On Tue, Oct 31, 2006 at 02:51:26PM -0800, Steve Langasek <vorlon@debian.org> was heard to say:
> On Tue, Oct 31, 2006 at 08:57:25AM -0800, Kevin B. McCarty wrote:
> > > Installing the new kernel first means the old kernels will be removed, 
> > > udev will be installed, only a few necessary packages are upgraded 
> > > (libc6, etc), and a new, hopefully working kernel is installed in its 
> > > place.  The user can then reboot and verify the new kernel works before 
> > > completely upgrading to etch.  Of course, if the new kernel DOESN'T 
> > > work, the user doesn't have anything to fall back on, but at least he 
> > > knows early on.
> 
> > This problem (automatic removal of old kernel packages) is apparently
> > fixed in the version of aptitude in Sid, 0.4.4-1.  If this version was
> > allowed to pass into Etch (currently aptitude in Etch is only one
> > version behind Sid, at 0.4.3-1), then the release notes would only have
> > to say something to the effect of "Install the aptitude from Etch
> > *before* dist-upgrading."  (The Sarge release notes contained a similar
> > instruction, BTW.)
> 
> Wow, what?  First of all, how is there anything buggy in the current
> aptitude removal to justify "fixing"?  If the old kernel-image package is
> marked in aptitude as auto-installed, aptitude is *supposed* to remove it,
> this is a feature not a bug!  (It's a feature which has non-obvious
> consequences to many users, but I don't believe there's any sane way to
> "fix" it.)

  Well, it wasn't a bug, it was a feature request :-).  Essentially
aptitude will assume that anything named "linux-image-*" is something
you want on the system, regardless of whether it was auto-installed or
not, just like libc and other essential packages.  This can be disabled
by setting Aptitude::Keep-Unused-Pattern to ""; in fact, all I did to
implement this was to change the default for that setting.

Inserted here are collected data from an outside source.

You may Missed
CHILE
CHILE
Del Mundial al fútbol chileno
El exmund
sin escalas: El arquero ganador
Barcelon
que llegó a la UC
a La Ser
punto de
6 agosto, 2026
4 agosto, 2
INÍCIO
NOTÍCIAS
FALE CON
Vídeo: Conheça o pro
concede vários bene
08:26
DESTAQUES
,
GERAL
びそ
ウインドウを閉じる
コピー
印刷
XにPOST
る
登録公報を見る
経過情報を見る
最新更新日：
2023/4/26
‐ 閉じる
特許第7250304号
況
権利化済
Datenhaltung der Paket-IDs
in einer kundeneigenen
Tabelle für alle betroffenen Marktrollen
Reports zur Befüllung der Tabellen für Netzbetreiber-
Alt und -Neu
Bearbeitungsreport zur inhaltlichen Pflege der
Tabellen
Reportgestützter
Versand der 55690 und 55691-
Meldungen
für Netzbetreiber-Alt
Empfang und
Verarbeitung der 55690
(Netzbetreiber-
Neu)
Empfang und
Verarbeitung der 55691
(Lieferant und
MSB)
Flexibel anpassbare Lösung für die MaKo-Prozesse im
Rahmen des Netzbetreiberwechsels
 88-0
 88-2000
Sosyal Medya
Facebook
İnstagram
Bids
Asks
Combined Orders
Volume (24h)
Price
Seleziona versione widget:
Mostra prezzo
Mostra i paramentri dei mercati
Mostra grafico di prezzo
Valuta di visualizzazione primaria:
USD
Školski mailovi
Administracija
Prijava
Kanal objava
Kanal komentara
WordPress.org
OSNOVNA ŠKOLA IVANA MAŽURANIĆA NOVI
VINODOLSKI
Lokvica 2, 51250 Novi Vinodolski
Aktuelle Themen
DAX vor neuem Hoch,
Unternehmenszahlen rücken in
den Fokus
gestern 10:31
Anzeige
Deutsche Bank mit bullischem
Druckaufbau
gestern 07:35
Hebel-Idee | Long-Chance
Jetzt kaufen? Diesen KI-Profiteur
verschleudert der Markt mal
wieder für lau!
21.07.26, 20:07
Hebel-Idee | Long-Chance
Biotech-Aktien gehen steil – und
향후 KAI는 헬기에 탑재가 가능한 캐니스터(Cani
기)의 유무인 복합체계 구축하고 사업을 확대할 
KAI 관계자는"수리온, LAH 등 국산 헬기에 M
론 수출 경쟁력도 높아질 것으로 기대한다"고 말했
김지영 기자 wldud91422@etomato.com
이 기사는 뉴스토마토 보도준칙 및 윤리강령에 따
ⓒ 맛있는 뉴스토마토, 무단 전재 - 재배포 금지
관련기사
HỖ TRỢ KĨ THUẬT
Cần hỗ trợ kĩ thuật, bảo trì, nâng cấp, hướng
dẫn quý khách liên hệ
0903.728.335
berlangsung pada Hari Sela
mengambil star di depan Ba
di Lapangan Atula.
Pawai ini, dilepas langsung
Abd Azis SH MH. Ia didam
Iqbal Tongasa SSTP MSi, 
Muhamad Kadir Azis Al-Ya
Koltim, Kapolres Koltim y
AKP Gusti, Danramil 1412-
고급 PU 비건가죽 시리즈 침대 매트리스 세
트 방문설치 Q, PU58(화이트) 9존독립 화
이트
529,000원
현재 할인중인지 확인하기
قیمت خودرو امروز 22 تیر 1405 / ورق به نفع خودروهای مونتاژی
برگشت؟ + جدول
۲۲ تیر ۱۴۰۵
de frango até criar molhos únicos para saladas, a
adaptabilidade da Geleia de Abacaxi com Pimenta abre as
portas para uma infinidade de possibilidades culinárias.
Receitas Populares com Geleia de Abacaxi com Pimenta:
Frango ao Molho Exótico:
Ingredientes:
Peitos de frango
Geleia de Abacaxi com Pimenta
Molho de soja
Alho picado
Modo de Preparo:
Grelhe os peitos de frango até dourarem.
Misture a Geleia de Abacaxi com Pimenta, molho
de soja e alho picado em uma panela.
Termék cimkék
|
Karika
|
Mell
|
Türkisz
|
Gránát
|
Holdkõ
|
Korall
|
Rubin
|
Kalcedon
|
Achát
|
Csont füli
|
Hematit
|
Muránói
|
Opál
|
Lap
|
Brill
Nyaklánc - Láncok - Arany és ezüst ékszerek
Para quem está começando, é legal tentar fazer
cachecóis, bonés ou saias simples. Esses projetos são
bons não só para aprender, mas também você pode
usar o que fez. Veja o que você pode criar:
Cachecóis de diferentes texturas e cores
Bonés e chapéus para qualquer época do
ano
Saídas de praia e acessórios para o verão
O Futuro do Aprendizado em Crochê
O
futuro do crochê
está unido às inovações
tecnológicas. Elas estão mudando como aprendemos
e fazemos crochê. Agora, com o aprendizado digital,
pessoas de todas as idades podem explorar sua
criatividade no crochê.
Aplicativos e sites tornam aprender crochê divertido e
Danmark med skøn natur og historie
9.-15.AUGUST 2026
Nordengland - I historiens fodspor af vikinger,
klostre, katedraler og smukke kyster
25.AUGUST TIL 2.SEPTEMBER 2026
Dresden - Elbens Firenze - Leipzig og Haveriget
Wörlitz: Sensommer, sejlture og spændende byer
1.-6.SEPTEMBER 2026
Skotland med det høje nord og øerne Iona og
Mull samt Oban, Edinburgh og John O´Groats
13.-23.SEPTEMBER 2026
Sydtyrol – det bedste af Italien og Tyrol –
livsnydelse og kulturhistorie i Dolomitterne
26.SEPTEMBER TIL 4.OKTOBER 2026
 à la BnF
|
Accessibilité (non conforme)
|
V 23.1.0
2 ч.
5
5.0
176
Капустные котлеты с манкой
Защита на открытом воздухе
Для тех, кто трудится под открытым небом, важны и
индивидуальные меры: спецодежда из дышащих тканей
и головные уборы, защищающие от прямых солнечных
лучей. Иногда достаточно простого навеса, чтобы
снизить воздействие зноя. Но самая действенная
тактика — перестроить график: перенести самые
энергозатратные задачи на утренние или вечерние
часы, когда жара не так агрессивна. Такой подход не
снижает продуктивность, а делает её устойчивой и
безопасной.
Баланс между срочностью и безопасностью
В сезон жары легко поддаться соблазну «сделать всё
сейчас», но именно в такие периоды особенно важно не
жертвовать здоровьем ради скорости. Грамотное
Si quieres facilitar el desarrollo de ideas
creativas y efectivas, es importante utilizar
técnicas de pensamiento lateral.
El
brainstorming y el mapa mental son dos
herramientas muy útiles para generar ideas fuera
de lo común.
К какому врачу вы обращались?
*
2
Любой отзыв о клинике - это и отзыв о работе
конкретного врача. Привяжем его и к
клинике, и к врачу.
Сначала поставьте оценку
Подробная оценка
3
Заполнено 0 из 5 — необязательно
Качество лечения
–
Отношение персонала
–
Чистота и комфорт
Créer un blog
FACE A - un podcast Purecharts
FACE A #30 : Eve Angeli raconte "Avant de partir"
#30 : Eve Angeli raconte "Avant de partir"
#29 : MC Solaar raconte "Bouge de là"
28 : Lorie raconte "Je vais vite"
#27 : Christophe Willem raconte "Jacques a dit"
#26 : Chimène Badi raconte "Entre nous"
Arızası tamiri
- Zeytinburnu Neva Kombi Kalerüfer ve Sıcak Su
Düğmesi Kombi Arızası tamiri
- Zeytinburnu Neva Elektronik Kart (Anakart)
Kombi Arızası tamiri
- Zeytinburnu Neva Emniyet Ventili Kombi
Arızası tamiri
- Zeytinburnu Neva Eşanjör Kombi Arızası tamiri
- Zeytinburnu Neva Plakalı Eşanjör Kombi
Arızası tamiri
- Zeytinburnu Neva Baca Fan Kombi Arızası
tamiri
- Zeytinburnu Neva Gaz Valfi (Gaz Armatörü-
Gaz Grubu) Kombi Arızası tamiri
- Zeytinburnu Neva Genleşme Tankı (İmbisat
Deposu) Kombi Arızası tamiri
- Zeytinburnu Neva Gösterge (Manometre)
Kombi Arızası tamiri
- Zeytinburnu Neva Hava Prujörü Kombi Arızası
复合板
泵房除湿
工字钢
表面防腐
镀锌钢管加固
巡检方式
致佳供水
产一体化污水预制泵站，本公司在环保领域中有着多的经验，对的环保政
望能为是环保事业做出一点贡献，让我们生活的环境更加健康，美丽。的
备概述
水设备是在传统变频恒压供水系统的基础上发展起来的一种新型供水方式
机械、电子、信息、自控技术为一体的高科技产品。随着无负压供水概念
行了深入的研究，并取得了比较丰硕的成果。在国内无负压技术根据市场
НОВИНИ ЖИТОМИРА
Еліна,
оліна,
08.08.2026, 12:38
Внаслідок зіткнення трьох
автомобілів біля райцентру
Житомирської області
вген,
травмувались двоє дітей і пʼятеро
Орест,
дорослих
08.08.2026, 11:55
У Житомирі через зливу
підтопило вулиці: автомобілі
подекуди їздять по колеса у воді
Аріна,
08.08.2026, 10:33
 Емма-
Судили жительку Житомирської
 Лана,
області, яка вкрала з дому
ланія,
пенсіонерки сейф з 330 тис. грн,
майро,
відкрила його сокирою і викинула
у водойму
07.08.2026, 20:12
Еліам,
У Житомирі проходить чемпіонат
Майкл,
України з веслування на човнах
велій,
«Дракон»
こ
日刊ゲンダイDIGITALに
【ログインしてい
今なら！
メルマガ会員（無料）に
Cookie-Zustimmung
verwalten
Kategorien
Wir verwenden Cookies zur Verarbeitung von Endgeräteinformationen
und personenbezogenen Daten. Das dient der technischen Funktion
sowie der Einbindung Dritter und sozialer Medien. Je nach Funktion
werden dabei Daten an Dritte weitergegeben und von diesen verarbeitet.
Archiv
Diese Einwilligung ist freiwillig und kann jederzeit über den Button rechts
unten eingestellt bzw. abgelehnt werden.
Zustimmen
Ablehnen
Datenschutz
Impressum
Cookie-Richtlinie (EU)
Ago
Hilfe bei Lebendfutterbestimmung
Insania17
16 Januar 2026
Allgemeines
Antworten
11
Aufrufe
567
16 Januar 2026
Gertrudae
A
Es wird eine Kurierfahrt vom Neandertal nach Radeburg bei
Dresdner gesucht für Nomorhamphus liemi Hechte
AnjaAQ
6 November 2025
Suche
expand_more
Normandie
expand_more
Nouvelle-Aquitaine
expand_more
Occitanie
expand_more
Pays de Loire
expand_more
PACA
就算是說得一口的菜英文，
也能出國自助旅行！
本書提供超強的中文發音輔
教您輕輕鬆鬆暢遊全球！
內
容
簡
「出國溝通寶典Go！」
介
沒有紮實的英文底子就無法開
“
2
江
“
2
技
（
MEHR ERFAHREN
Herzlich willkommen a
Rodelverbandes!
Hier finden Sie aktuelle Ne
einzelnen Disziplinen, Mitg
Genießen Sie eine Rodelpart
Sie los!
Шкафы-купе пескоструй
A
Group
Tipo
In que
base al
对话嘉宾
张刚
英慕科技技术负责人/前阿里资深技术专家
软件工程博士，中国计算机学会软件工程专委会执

  The main reason I implemented this is that the negative consequences
of having kernels autoremoved (getting a prompt and/or prerm failure,
and possibly hosing your system) outweigh IMO the minor annoyance of
having to clean up old kernels from time to time.

> Second, the bug submitter is correct, old 2.6 kernels are not usable in etch
> because they're incompatible with current udev.  So I don't see why we
> should go out of our way to keep them around anyway.
> 
> I'm happy to consider requests from the maintainer for a freeze exception
> for aptitude (if nothing else the new version seems to include a number of
> l10n/i18n improvements), but the rationale you've given here sounds to me
> like a regression, not a bugfix...

  I'd appreciate it if the new aptitude could get into etch.  It doesn't
fix anything critical, but in addition to filling out a bunch of
translations, it does fix several annoying bugs (e.g., #392870, which
would cause all programs run from any ssh login to ignore SIGWINCH, and a
bunch of documentation typos).  There aren't any major code changes,
so I think it should be a safe upgrade.

  I should also note that the issue of kernel getting removed because of
conflicts is separate from what was fixed in bug #386307.